**Requirement**
For each record, copy the text exactly and omit any picture it holds.

**The data**
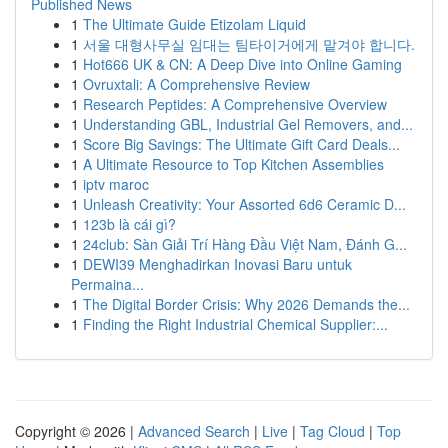
Published News
1
The Ultimate Guide Etizolam Liquid
1
서울 대형사무실 임대는 팀타이거에게 맡겨야 합니다.
1
Hot666 UK & CN: A Deep Dive into Online Gaming
1
Ovruxtali: A Comprehensive Review
1
Research Peptides: A Comprehensive Overview
1
Understanding GBL, Industrial Gel Removers, and...
1
Score Big Savings: The Ultimate Gift Card Deals...
1
A Ultimate Resource to Top Kitchen Assemblies
1
iptv maroc
1
Unleash Creativity: Your Assorted 6d6 Ceramic D...
1
123b là cái gì?
1
24club: Sàn Giải Trí Hàng Đầu Việt Nam, Đánh G...
1
DEWI39 Menghadirkan Inovasi Baru untuk
Permaina...
1
The Digital Border Crisis: Why 2026 Demands the...
1
Finding the Right Industrial Chemical Supplier:...
Copyright © 2026 |
Advanced Search
|
Live
|
Tag Cloud
|
Top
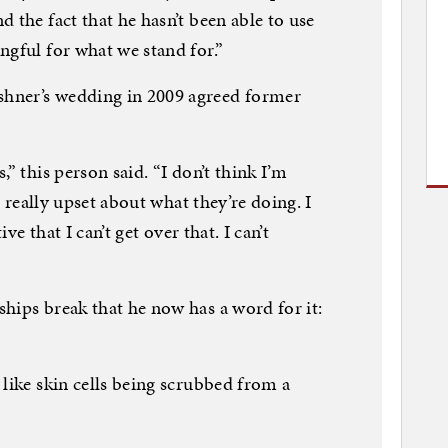
 the fact that he hasn’t been able to use
ngful for what we stand for.”
hner’s wedding in 2009 agreed former
” this person said. “I don’t think I’m
y, really upset about what they’re doing. I
ive that I can’t get over that. I can’t
hips break that he now has a word for it:
 like skin cells being scrubbed from a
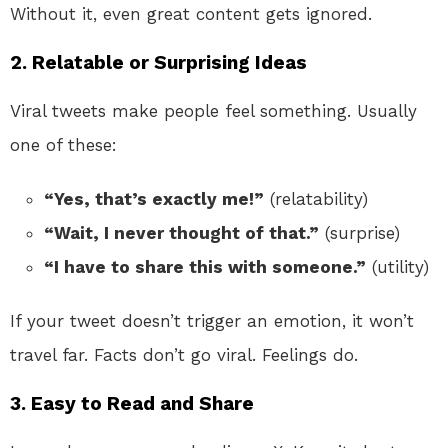
Without it, even great content gets ignored.
2. Relatable or Surprising Ideas
Viral tweets make people feel something. Usually
one of these:
“Yes, that’s exactly me!”
(relatability)
“Wait, I never thought of that.”
(surprise)
“I have to share this with someone.”
(utility)
If your tweet doesn’t trigger an emotion, it won’t
travel far. Facts don’t go viral. Feelings do.
3. Easy to Read and Share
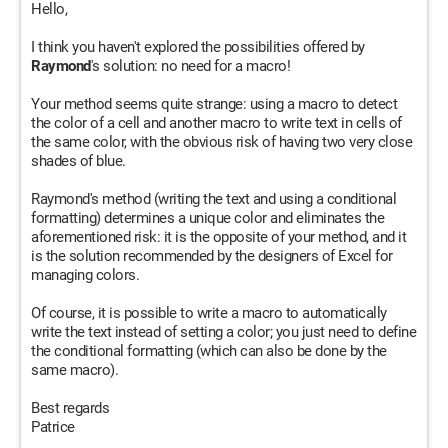
Hello,
I think you haven't explored the possibilities offered by
Raymond
's solution: no need for a macro!
Your method seems quite strange: using a macro to detect
the color of a cell and another macro to write text in cells of
the same color, with the obvious risk of having two very close
shades of blue.
Raymond's method (writing the text and using a conditional
formatting) determines a unique color and eliminates the
aforementioned risk: it is the opposite of your method, and it
is the solution recommended by the designers of Excel for
managing colors.
Of course, it is possible to write a macro to automatically
write the text instead of setting a color; you just need to define
the conditional formatting (which can also be done by the
same macro).
Best regards
Patrice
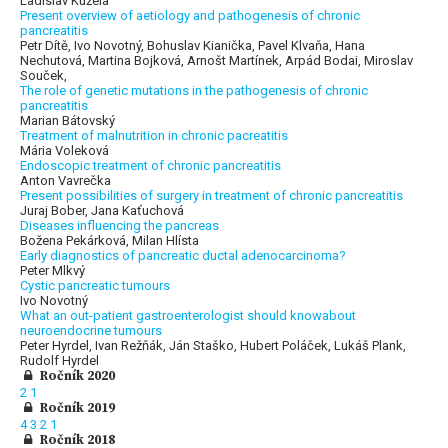
Ladislav Kužela
Present overview of aetiology and pathogenesis of chronic
pancreatitis
Petr Dítě, Ivo Novotný, Bohuslav Kianička, Pavel Klvaňa, Hana
Nechutová, Martina Bojková, Arnošt Martínek, Arpád Bodai, Miroslav
Souček,
The role of genetic mutations in the pathogenesis of chronic
pancreatitis
Marian Bátovský
Treatment of malnutrition in chronic pacreatitis
Mária Voleková
Endoscopic treatment of chronic pancreatitis
Anton Vavrečka
Present possibilities of surgery in treatment of chronic pancreatitis
Juraj Bober, Jana Kaťuchová
Diseases influencing the pancreas
Božena Pekárková, Milan Hlísta
Early diagnostics of pancreatic ductal adenocarcinoma?
Peter Mlkvý
Cystic pancreatic tumours
Ivo Novotný
What an out-patient gastroenterologist should knowabout
neuroendocrine tumours
Peter Hyrdel, Ivan Režňák, Ján Staško, Hubert Poláček, Lukáš Plank,
Rudolf Hyrdel
Ročník 2020
2
1
Ročník 2019
4
3
2
1
Ročník 2018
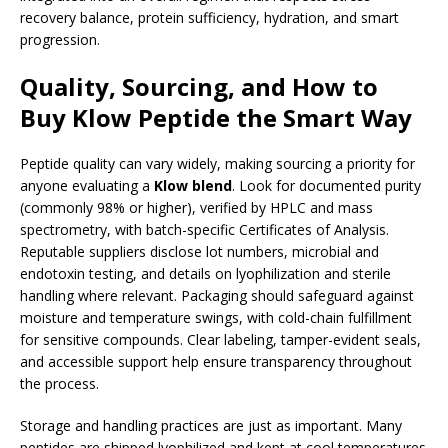
recovery balance, protein sufficiency, hydration, and smart
progression.
Quality, Sourcing, and How to
Buy Klow Peptide the Smart Way
Peptide quality can vary widely, making sourcing a priority for
anyone evaluating a
Klow blend
. Look for documented purity
(commonly 98% or higher), verified by HPLC and mass
spectrometry, with batch-specific Certificates of Analysis.
Reputable suppliers disclose lot numbers, microbial and
endotoxin testing, and details on lyophilization and sterile
handling where relevant. Packaging should safeguard against
moisture and temperature swings, with cold-chain fulfillment
for sensitive compounds. Clear labeling, tamper-evident seals,
and accessible support help ensure transparency throughout
the process.
Storage and handling practices are just as important. Many
peptides are shipped lyophilized and kept at cool temperatures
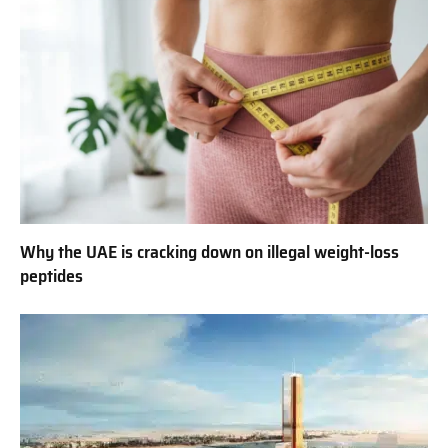
Why the UAE is cracking down on illegal weight-loss
peptides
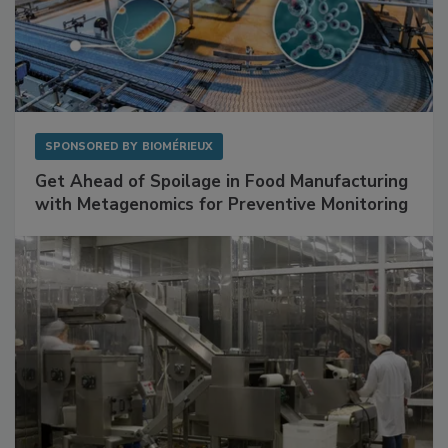
SPONSORED BY
BIOMÉRIEUX
Get Ahead of Spoilage in Food Manufacturing
with Metagenomics for Preventive Monitoring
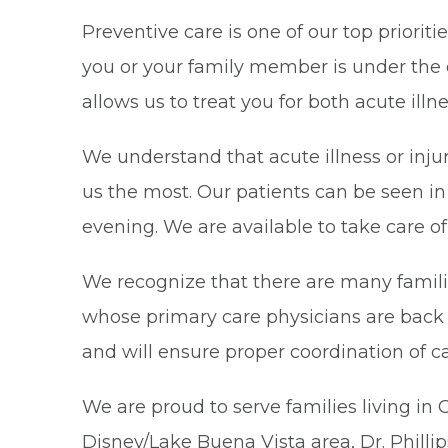
Preventive care is one of our top priorit
you or your family member is under the 
allows us to treat you for both acute ill
We understand that acute illness or inj
us the most. Our patients can be seen i
evening. We are available to take care 
We recognize that there are many familie
whose primary care physicians are back 
and will ensure proper coordination of c
We are proud to serve families living i
Disney/Lake Buena Vista area, Dr. Phill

**Result of this exercise**
Published News
1
The Ultimate Guide Etizolam Liquid
1
서울 대형사무실 임대는 팀타이거에게 맡겨야 합니다.
1
Hot666 UK & CN: A Deep Dive into Online Gaming
1
Ovruxtali: A Comprehensive Review
1
Research Peptides: A Comprehensive Overview
1
Understanding GBL, Industrial Gel Removers, and...
1
Score Big Savings: The Ultimate Gift Card Deals...
1
A Ultimate Resource to Top Kitchen Assemblies
1
iptv maroc
1
Unleash Creativity: Your Assorted 6d6 Ceramic D...
1
123b là cái gì?
1
24club: Sàn Giải Trí Hàng Đầu Việt Nam, Đánh G...
1
DEWI39 Menghadirkan Inovasi Baru untuk
Permaina...
1
The Digital Border Crisis: Why 2026 Demands the...
1
Finding the Right Industrial Chemical Supplier:...
Copyright © 2026 |
Advanced Search
|
Live
|
Tag Cloud
|
Top
 the fact that he hasn’t been able to use
ngful for what we stand for.”
hner’s wedding in 2009 agreed former
” this person said. “I don’t think I’m
y, really upset about what they’re doing. I
ive that I can’t get over that. I can’t
hips break that he now has a word for it:
 like skin cells being scrubbed from a
Without it, even great content gets ignored.
2. Relatable or Surprising Ideas
Viral tweets make people feel something. Usually
one of these:
“Yes, that’s exactly me!”
(relatability)
“Wait, I never thought of that.”
(surprise)
“I have to share this with someone.”
(utility)
If your tweet doesn’t trigger an emotion, it won’t
travel far. Facts don’t go viral. Feelings do.
3. Easy to Read and Share
Hello,
I think you haven't explored the possibilities offered by
Raymond
's solution: no need for a macro!
Your method seems quite strange: using a macro to detect
the color of a cell and another macro to write text in cells of
the same color, with the obvious risk of having two very close
shades of blue.
Raymond's method (writing the text and using a conditional
formatting) determines a unique color and eliminates the
aforementioned risk: it is the opposite of your method, and it
is the solution recommended by the designers of Excel for
managing colors.
Of course, it is possible to write a macro to automatically
write the text instead of setting a color; you just need to define
the conditional formatting (which can also be done by the
same macro).
Best regards
Patrice
Ladislav Kužela
Present overview of aetiology and pathogenesis of chronic
pancreatitis
Petr Dítě, Ivo Novotný, Bohuslav Kianička, Pavel Klvaňa, Hana
Nechutová, Martina Bojková, Arnošt Martínek, Arpád Bodai, Miroslav
Souček,
The role of genetic mutations in the pathogenesis of chronic
pancreatitis
Marian Bátovský
Treatment of malnutrition in chronic pacreatitis
Mária Voleková
Endoscopic treatment of chronic pancreatitis
Anton Vavrečka
Present possibilities of surgery in treatment of chronic pancreatitis
Juraj Bober, Jana Kaťuchová
Diseases influencing the pancreas
Božena Pekárková, Milan Hlísta
Early diagnostics of pancreatic ductal adenocarcinoma?
Peter Mlkvý
Cystic pancreatic tumours
Ivo Novotný
What an out-patient gastroenterologist should knowabout
neuroendocrine tumours
Peter Hyrdel, Ivan Režňák, Ján Staško, Hubert Poláček, Lukáš Plank,
Rudolf Hyrdel
Ročník 2020
2
1
Ročník 2019
4
3
2
1
Ročník 2018
recovery balance, protein sufficiency, hydration, and smart
progression.
Quality, Sourcing, and How to
Buy Klow Peptide the Smart Way
Peptide quality can vary widely, making sourcing a priority for
anyone evaluating a
Klow blend
. Look for documented purity
(commonly 98% or higher), verified by HPLC and mass
spectrometry, with batch-specific Certificates of Analysis.
Reputable suppliers disclose lot numbers, microbial and
endotoxin testing, and details on lyophilization and sterile
handling where relevant. Packaging should safeguard against
moisture and temperature swings, with cold-chain fulfillment
for sensitive compounds. Clear labeling, tamper-evident seals,
and accessible support help ensure transparency throughout
the process.
Storage and handling practices are just as important. Many
peptides are shipped lyophilized and kept at cool temperatures
Why the UAE is cracking down on illegal weight-loss
peptides
SPONSORED BY
BIOMÉRIEUX
Get Ahead of Spoilage in Food Manufacturing
with Metagenomics for Preventive Monitoring
Preventive care is one of our top priorit
you or your family member is under the 
allows us to treat you for both acute ill
We understand that acute illness or inj
us the most. Our patients can be seen i
evening. We are available to take care 
We recognize that there are many familie
whose primary care physicians are back 
and will ensure proper coordination of c
We are proud to serve families living i
Disney/Lake Buena Vista area, Dr. Phill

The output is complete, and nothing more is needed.